On May 4, 2012, we formed Cardlytics UK Limited (“Cardlytics UK”), a wholly-owned subsidiary registered as a private limited company in England and Wales. As discussed in Note 12—Variable Interest Entity, Cardlytics UK was a party to a collaboration agreement whereby 50% of its income and losses are shared with Aimia EMEA Limited (“Aimia”). Cardlytics, Inc. obtained full control of Cardlytics UK in June 2016 upon the termination of the cooperation agreement in exchange for convertible promissory notes of the Company. Refer to Note 5—Debt for additional information.
Reverse Stock Split
On January 26, 2018, our board of directors approved an amended and restated certificate of incorporation to (1) effect a reverse split on outstanding shares of our common stock and redeemable convertible preferred stock on a one-for-four basis (the “Reverse Stock Split”), (2) modify the threshold for automatic conversion of our preferred stock into shares of our common stock in connection with an initial public offering to eliminate the requirement of gross proceeds to the Company of not less than $70.0 million and (3) authorize us to issue up to 100,000,000 shares of common stock, $0.0001 par value per share and 25,000,000 shares of redeemable convertible preferred stock, $0.0001 par value per share (collectively, the “Charter Amendment”). The authorized shares and par values of our common stock and redeemable convertible preferred stock were not adjusted as a result of the Reverse Stock Split. The Charter Amendment was approved by the Company’s stockholders on January 26, 2018 and became effective upon the filing of the Charter Amendment with the State of Delaware on January 26, 2018. All issued and outstanding common stock and preferred stock and related share and per share amounts contained in these financial statements have been retroactively adjusted to reflect the Reverse Stock Split for all periods presented.
Initial Public Offering
On February 13, 2018, we closed our initial public offering (“IPO”), in which we issued and sold 5,400,000 shares of common stock at a public offering price of $13.00 per share, resulting in gross proceeds of $70.2 million. On February 14, 2018, pursuant to the underwriters’ partial exercise of their over-allotment option to purchase up to an additional 810,000 shares from us, we issued and sold an additional 421,355 shares of our common stock, resulting in additional gross proceeds to us of $5.5 million. In total, we issued 5,821,355 shares of common stock and raised $75.7 million in gross proceeds, or $66.1 million in net proceeds after deducting underwriting discounts and commissions of $5.3 million and offering costs of $4.3 million. Upon the closing of the IPO, all of the outstanding shares of redeemable convertible preferred stock automatically converted into shares of common stock and all warrants to purchase shares of redeemable convertible preferred stock were automatically converted into warrants to purchase shares of common stock. Subsequent to the closing of the IPO, there were no shares of preferred stock or warrants to purchase shares of redeemable convertible preferred stock outstanding. The consolidated financial statements as of December 31, 2017, including share and per share amounts, do not give effect to the IPO or conversion of the redeemable convertible preferred stock, as the IPO and such conversions were completed subsequent to December 31, 2017.

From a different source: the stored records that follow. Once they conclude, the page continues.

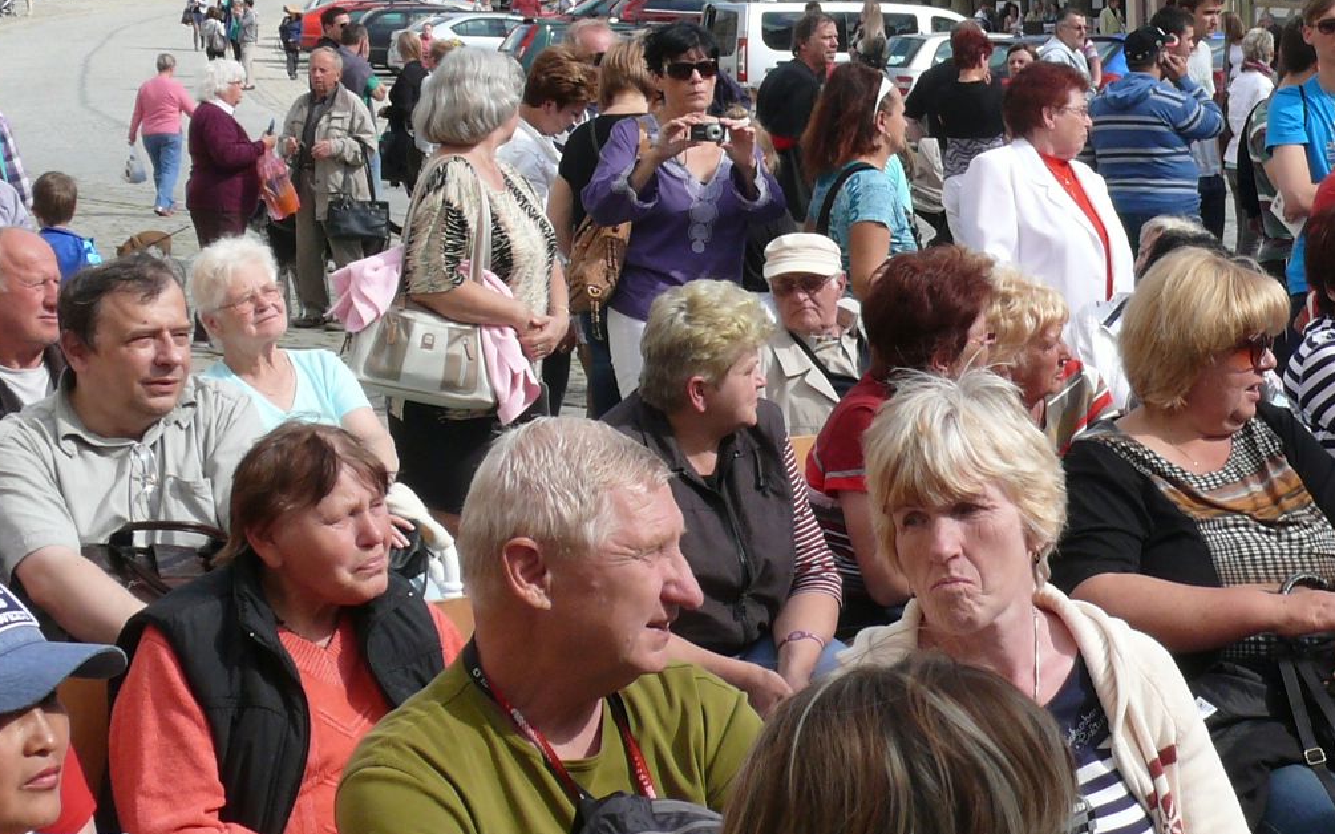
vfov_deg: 13.7
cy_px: 131
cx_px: 1214
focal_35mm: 95
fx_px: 3456
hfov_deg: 21.4
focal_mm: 8.5
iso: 100
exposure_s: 1/320
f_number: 5.6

Upon the completion of our IPO, our amended and restated certificate of incorporation authorized us to issue up to 100,000,000 shares of common stock, $0.0001 par value per share, and 10,000,000 shares of preferred stock, $0.0001 par value per share, all of which shares of preferred stock are undesignated. Our board of directors may establish the rights and preferences of the preferred stock from time to time.